What’s The Safest Way to Maximise Returns On a Cash Lump Sum?
Say you’ve just won a decent amount of cash at an online casino, you inherited a lump sum, or your work gave you an excellent severance package and you want to get the biggest return on that money, how would you do that most safely? In this blog, we’re going to explore the safest ways to maximise returns on a cash lump sum. Disclaimer: This blog is for entertainment purposes only. For accurate financial advice, consult an Independent Financial Advisor (IFA) who will recommend the best financial product for your needs.
OK, so what is our advice then?
Consult a Financial Advisor (IFA)
IFA’s are professionals who offer advice on financial matters. They will be able to tailor their advice to your particular circumstances and the outcome you want to achieve. To work as an IFA in the UK, you have to register with the Financial Conduct Authority (FCA), and it’s a heavily regulated industry. That means that the advice you get is likely to be good. If it isn’t, you can take them to court and recover losses, but only if you can prove that you lost money due to poor financial advice.

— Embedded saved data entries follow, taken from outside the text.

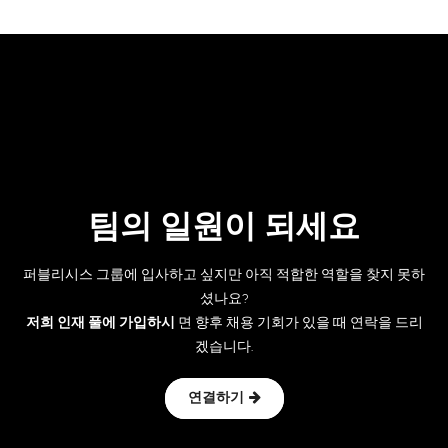
팀의 일원이 되세요
퍼블리시스 그룹에 입사하고 싶지만 아직 적합한 역할을 찾지 못하
셨나요?
저희 인재 풀에 가입하시
면 향후 채용 기회가 있을 때 연락을 드리
겠습니다.
연결하기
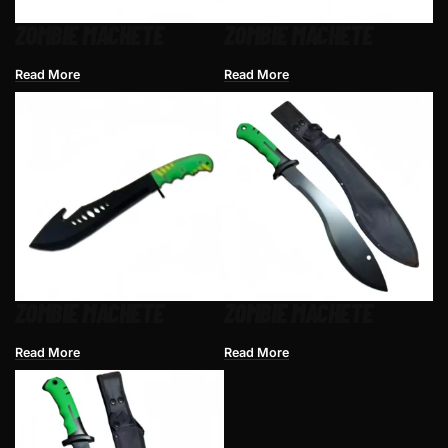
ZOMBIE MACHETE
ZOMBIE MACHETE
Read More
Read More
ZOMBIE MACHETE
ZOMBIE MACHETE
Read More
Read More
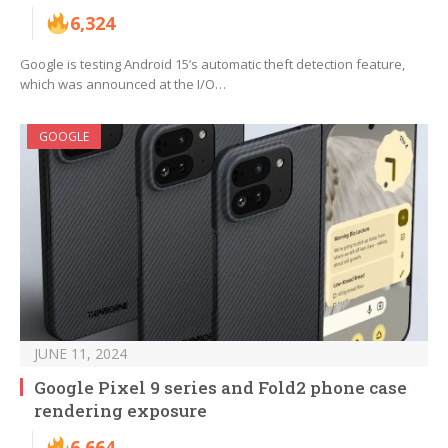
6,324
Google is testing Android 15’s automatic theft detection feature,
which was announced at the I/O…
GOOGLE
JUNE 11, 2024
Google Pixel 9 series and Fold2 phone case
rendering exposure
6,664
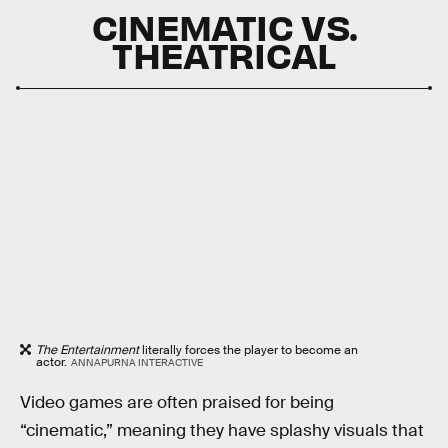
CINEMATIC VS.
THEATRICAL
The Entertainment
literally forces the player to become an
actor.
ANNAPURNA INTERACTIVE
Video games are often praised for being
“cinematic,” meaning they have splashy visuals that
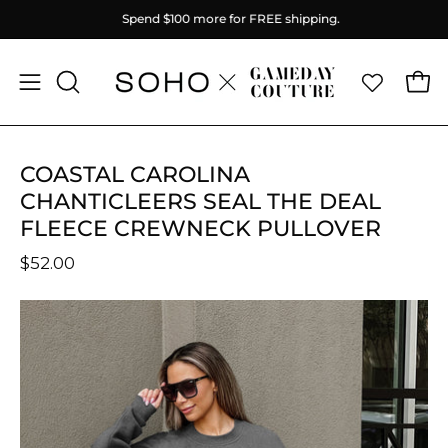
Skip
Spend
$100
more for FREE shipping.
to
content
Ope
Open
OPEN
SEARCH
navigation
BAR
menu
COASTAL CAROLINA
CHANTICLEERS SEAL THE DEAL
FLEECE CREWNECK PULLOVER
$52.00
Open
O
image
im
lightbox
li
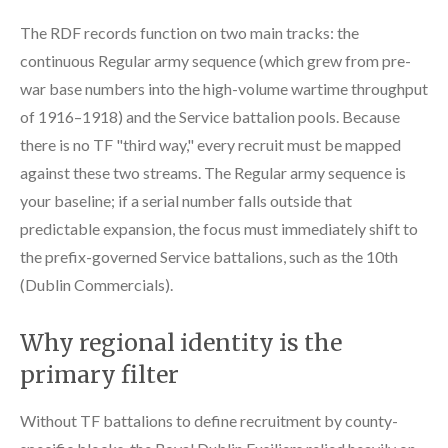
The RDF records function on two main tracks: the
continuous Regular army sequence (which grew from pre-
war base numbers into the high-volume wartime throughput
of 1916–1918) and the Service battalion pools. Because
there is no TF "third way," every recruit must be mapped
against these two streams. The Regular army sequence is
your baseline; if a serial number falls outside that
predictable expansion, the focus must immediately shift to
the prefix-governed Service battalions, such as the 10th
(Dublin Commercials).
Why regional identity is the
primary filter
Without TF battalions to define recruitment by county-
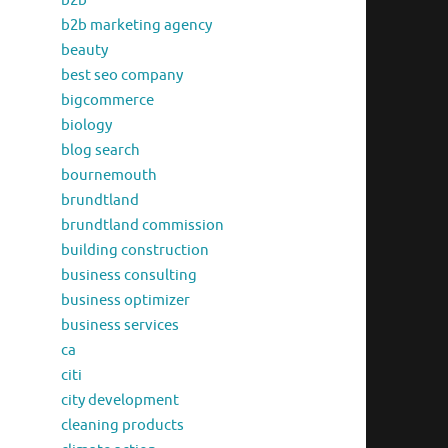
b2b
b2b marketing agency
beauty
best seo company
bigcommerce
biology
blog search
bournemouth
brundtland
brundtland commission
building construction
business consulting
business optimizer
business services
ca
citi
city development
cleaning products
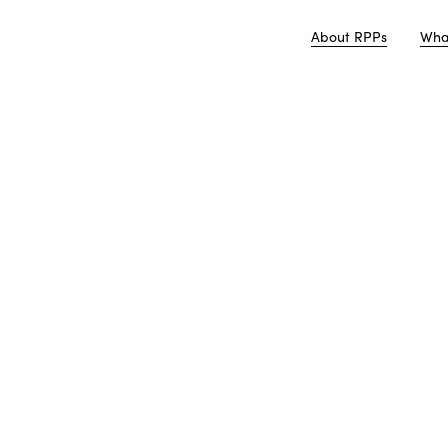
About RPPs
Wha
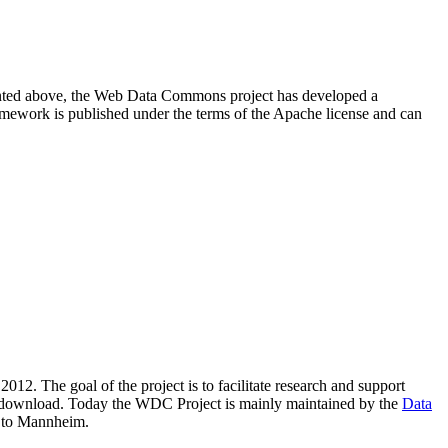
resented above, the Web Data Commons project has developed a
amework is published under the terms of the Apache license and can
2012. The goal of the project is to facilitate research and support
lic download. Today the WDC Project is mainly maintained by the
Data
 to Mannheim.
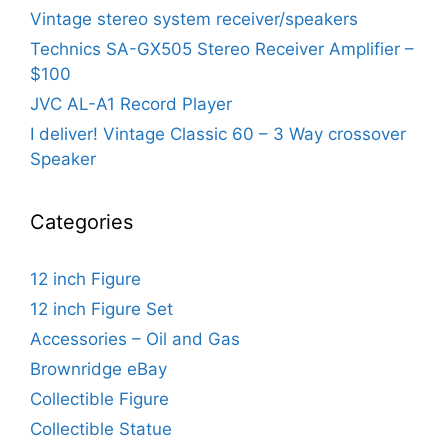
Vintage stereo system receiver/speakers
Technics SA-GX505 Stereo Receiver Amplifier –
$100
JVC AL-A1 Record Player
I deliver! Vintage Classic 60 – 3 Way crossover
Speaker
Categories
12 inch Figure
12 inch Figure Set
Accessories – Oil and Gas
Brownridge eBay
Collectible Figure
Collectible Statue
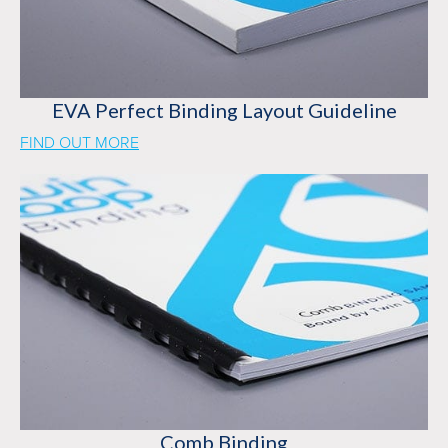
EVA Perfect Binding Layout Guideline
FIND OUT MORE
Comb Binding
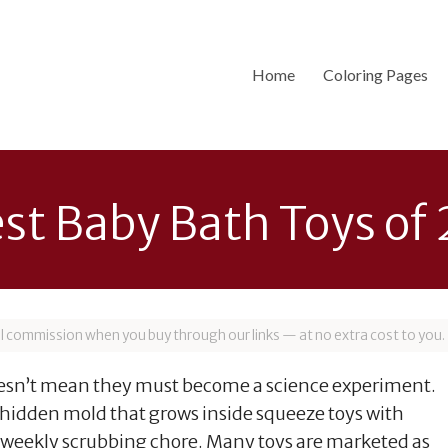
Home
Coloring Pages
est Baby Bath Toys of
all commission when you buy through our links — at no extra cost to you.
doesn’t mean they must become a science experiment.
e hidden mold that grows inside squeeze toys with
a weekly scrubbing chore. Many toys are marketed as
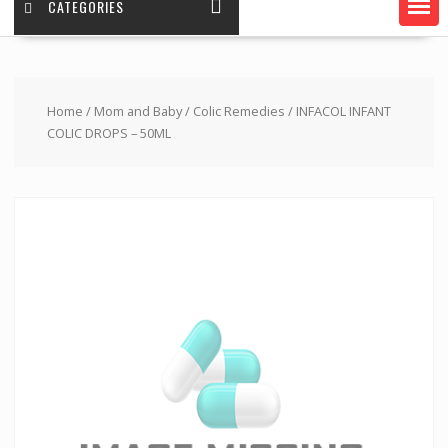
CATEGORIES
Home
/
Mom and Baby
/
Colic Remedies
/ INFACOL INFANT
COLIC DROPS – 50ML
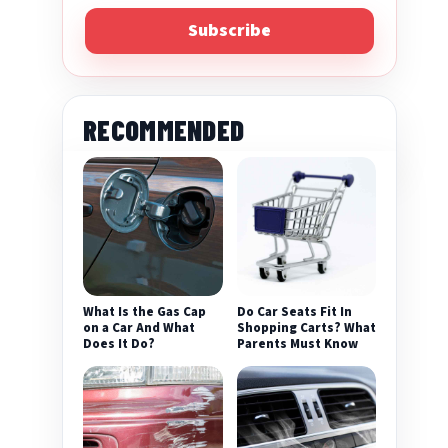
Subscribe
RECOMMENDED
What Is the Gas Cap
Do Car Seats Fit In
on a Car And What
Shopping Carts? What
Does It Do?
Parents Must Know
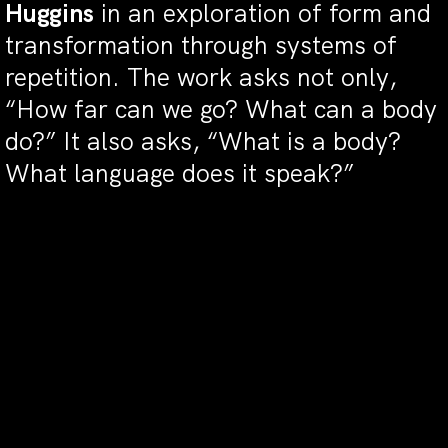
Huggins
in an exploration of form and
transformation through systems of
repetition. The work asks not only,
“How far can we go? What can a body
do?” It also asks, “What is a body?
What language does it speak?”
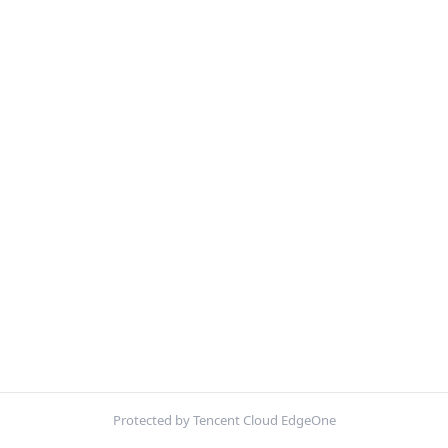
Protected by Tencent Cloud EdgeOne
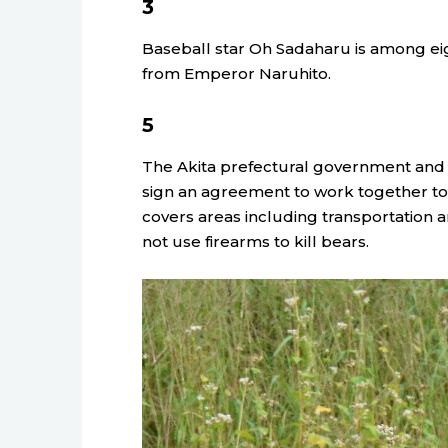
3
Baseball star Oh Sadaharu is among eig
from Emperor Naruhito.
5
The Akita prefectural government and 
sign an agreement to work together to 
covers areas including transportation a
not use firearms to kill bears.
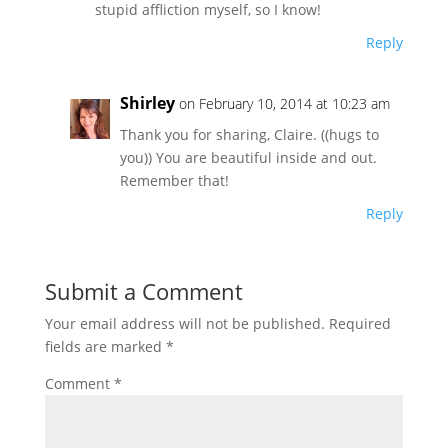
stupid affliction myself, so I know!
Reply
Shirley
on February 10, 2014 at 10:23 am
Thank you for sharing, Claire. ((hugs to
you)) You are beautiful inside and out.
Remember that!
Reply
Submit a Comment
Your email address will not be published.
Required
fields are marked
*
Comment
*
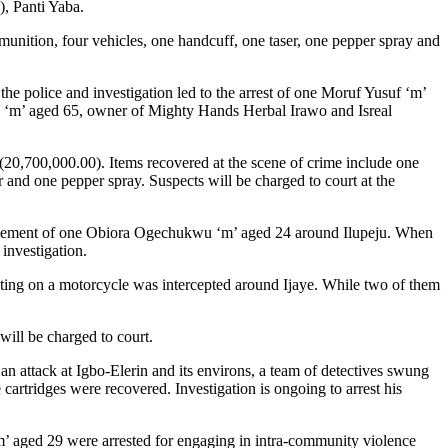
), Panti Yaba.
munition, four vehicles, one handcuff, one taser, one pepper spray and
olice and investigation led to the arrest of one Moruf Yusuf ‘m’
ola ‘m’ aged 65, owner of Mighty Hands Herbal Irawo and Isreal
20,700,000.00). Items recovered at the scene of crime include one
nd one pepper spray. Suspects will be charged to court at the
ment of one Obiora Ogechukwu ‘m’ aged 24 around Ilupeju. When
investigation.
motorcycle was intercepted around Ijaye. While two of them
 will be charged to court.
tack at Igbo-Elerin and its environs, a team of detectives swung
artridges were recovered. Investigation is ongoing to arrest his
d 29 were arrested for engaging in intra-community violence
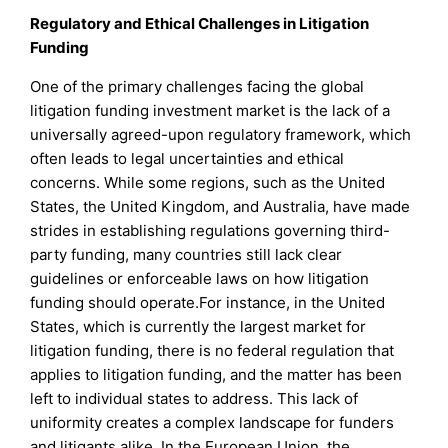
Regulatory and Ethical Challenges in Litigation
Funding
One of the primary challenges facing the global
litigation funding investment market is the lack of a
universally agreed-upon regulatory framework, which
often leads to legal uncertainties and ethical
concerns. While some regions, such as the United
States, the United Kingdom, and Australia, have made
strides in establishing regulations governing third-
party funding, many countries still lack clear
guidelines or enforceable laws on how litigation
funding should operate.For instance, in the United
States, which is currently the largest market for
litigation funding, there is no federal regulation that
applies to litigation funding, and the matter has been
left to individual states to address. This lack of
uniformity creates a complex landscape for funders
and litigants alike. In the European Union, the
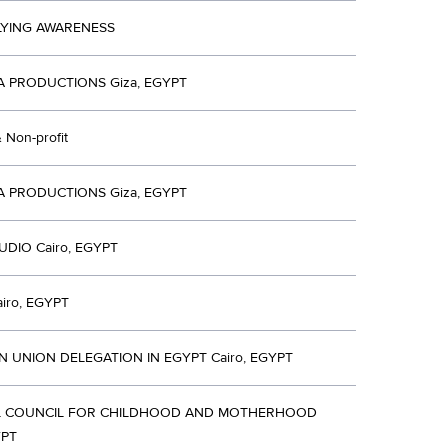
LYING AWARENESS
A PRODUCTIONS Giza, EGYPT
& Non-profit
A PRODUCTIONS Giza, EGYPT
UDIO Cairo, EGYPT
iro, EGYPT
 UNION DELEGATION IN EGYPT Cairo, EGYPT
L COUNCIL FOR CHILDHOOD AND MOTHERHOOD
YPT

Through the grapevine, I know an IFA who allowed another person to use work under their licence. That person then gave someone bad financial advice to a client and the client sued the IFA for £400k. However, I wouldn’t say that getting bad advice on financial products is a safe way to maximise returns on a cash lump sum. Only visit an IFA if you already have a cash lump sum.
Remember, you’ll have to pay for an IFA, and they can be quite expensive. But it’s definitely worth it when you’re looking to maximise returns on more than £15K.
Put it in a savings account
Savings accounts are offering terrible interest rates right now – barely any banks offer more than 2%, and even then, those are regular savings accounts, which mean you have to pay in every month and you can’t withdraw money until after a fixed term, usually 12-months.
The best option for a lump sum savings account right now is probably a fixed-rate cash ISA. You can get a return of as much as 1.15%, which sounds rubbish, but is actually good for the current climate. Another bonus to ISAs is that any interest you make is usually tax-free.
The biggest advantage in putting your cash in a savings account is that it is relatively risk-free. Even if the bank goes bust, as long as you’re using a UK bank account, the government guarantees £85k of your money (and this doubles for joint accounts).
Premium Bonds are sort of like a lottery, but you don’t ever lose money. This is because the winnings come from the collective interest of everyone’s bonds. For example, say everyone in the UK bought 1 premium bond. The government would have £66m and they make interest off that. That interest is where the winnings come from. Everyone is entered into a draw and then an RNG selects winners. Prizes range from £20 to £1m and there’s one draw per month.
Premium Bonds do not guarantee a win, so you might not make any money from your Bonds. But even so, your money is always safe, and the odds of winning are pretty good. The more Bonds you have, the better your chances. You have an average chance of winning back a return of 1%. If you’re an unlucky type of person, you might not win anything, but if you’re the lucky type, you might win as much as £1m per month for 12-months (extremely unlikely, but you never know!).
Summing it up
In sum, the safest way to maximise returns on a cash lump sum is not going to make your rich anytime soon. The way to riches is to take risks, but risks are also the way to ruin – ask any problem gambler.